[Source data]

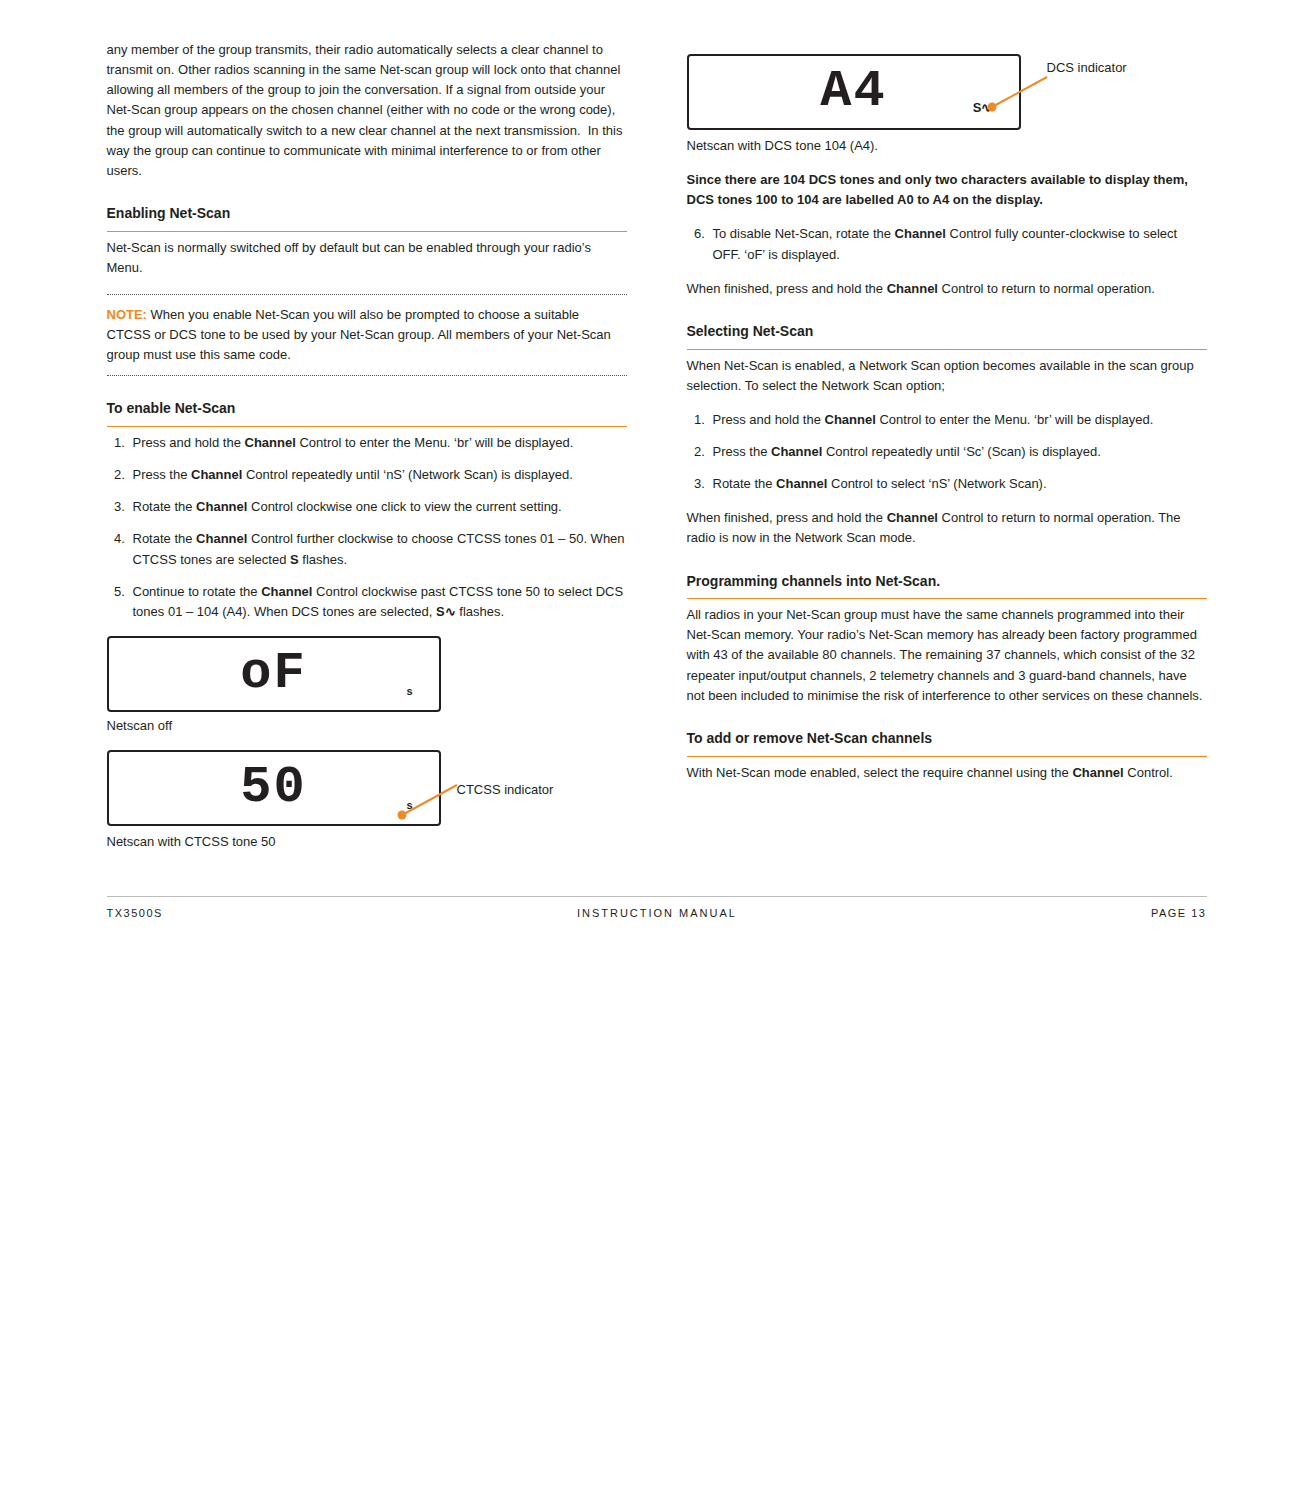any member of the group transmits, their radio automatically selects a clear channel to transmit on. Other radios scanning in the same Net-scan group will lock onto that channel allowing all members of the group to join the conversation. If a signal from outside your Net-Scan group appears on the chosen channel (either with no code or the wrong code), the group will automatically switch to a new clear channel at the next transmission. In this way the group can continue to communicate with minimal interference to or from other users.
Enabling Net-Scan
Net-Scan is normally switched off by default but can be enabled through your radio’s Menu.
NOTE: When you enable Net-Scan you will also be prompted to choose a suitable CTCSS or DCS tone to be used by your Net-Scan group. All members of your Net-Scan group must use this same code.
To enable Net-Scan
Press and hold the Channel Control to enter the Menu. ‘br’ will be displayed.
Press the Channel Control repeatedly until ‘nS’ (Network Scan) is displayed.
Rotate the Channel Control clockwise one click to view the current setting.
Rotate the Channel Control further clockwise to choose CTCSS tones 01 – 50. When CTCSS tones are selected S flashes.
Continue to rotate the Channel Control clockwise past CTCSS tone 50 to select DCS tones 01 – 104 (A4). When DCS tones are selected, S∿ flashes.
oF s
Netscan off
50 s
CTCSS indicator
Netscan with CTCSS tone 50
A4 S∿
DCS indicator
Netscan with DCS tone 104 (A4).
Since there are 104 DCS tones and only two characters available to display them, DCS tones 100 to 104 are labelled A0 to A4 on the display.
To disable Net-Scan, rotate the Channel Control fully counter-clockwise to select OFF. ‘oF’ is displayed.
When finished, press and hold the Channel Control to return to normal operation.
Selecting Net-Scan
When Net-Scan is enabled, a Network Scan option becomes available in the scan group selection. To select the Network Scan option;
Press and hold the Channel Control to enter the Menu. ‘br’ will be displayed.
Press the Channel Control repeatedly until ‘Sc’ (Scan) is displayed.
Rotate the Channel Control to select ‘nS’ (Network Scan).
When finished, press and hold the Channel Control to return to normal operation. The radio is now in the Network Scan mode.
Programming channels into Net-Scan.
All radios in your Net-Scan group must have the same channels programmed into their Net-Scan memory. Your radio’s Net-Scan memory has already been factory programmed with 43 of the available 80 channels. The remaining 37 channels, which consist of the 32 repeater input/output channels, 2 telemetry channels and 3 guard-band channels, have not been included to minimise the risk of interference to other services on these channels.
To add or remove Net-Scan channels
With Net-Scan mode enabled, select the require channel using the Channel Control.
TX3500S INSTRUCTION MANUAL PAGE 13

To do ::
In the entries above, the lines from the one bearing "Netscan with CTCSS tone 50" up to and including the one bearing "Selecting Net-Scan" should be transcribed exactly; no other line is wanted.

Your solution ::
Netscan with CTCSS tone 50
A4 S∿
DCS indicator
Netscan with DCS tone 104 (A4).
Since there are 104 DCS tones and only two characters available to display them, DCS tones 100 to 104 are labelled A0 to A4 on the display.
To disable Net-Scan, rotate the Channel Control fully counter-clockwise to select OFF. ‘oF’ is displayed.
When finished, press and hold the Channel Control to return to normal operation.
Selecting Net-Scan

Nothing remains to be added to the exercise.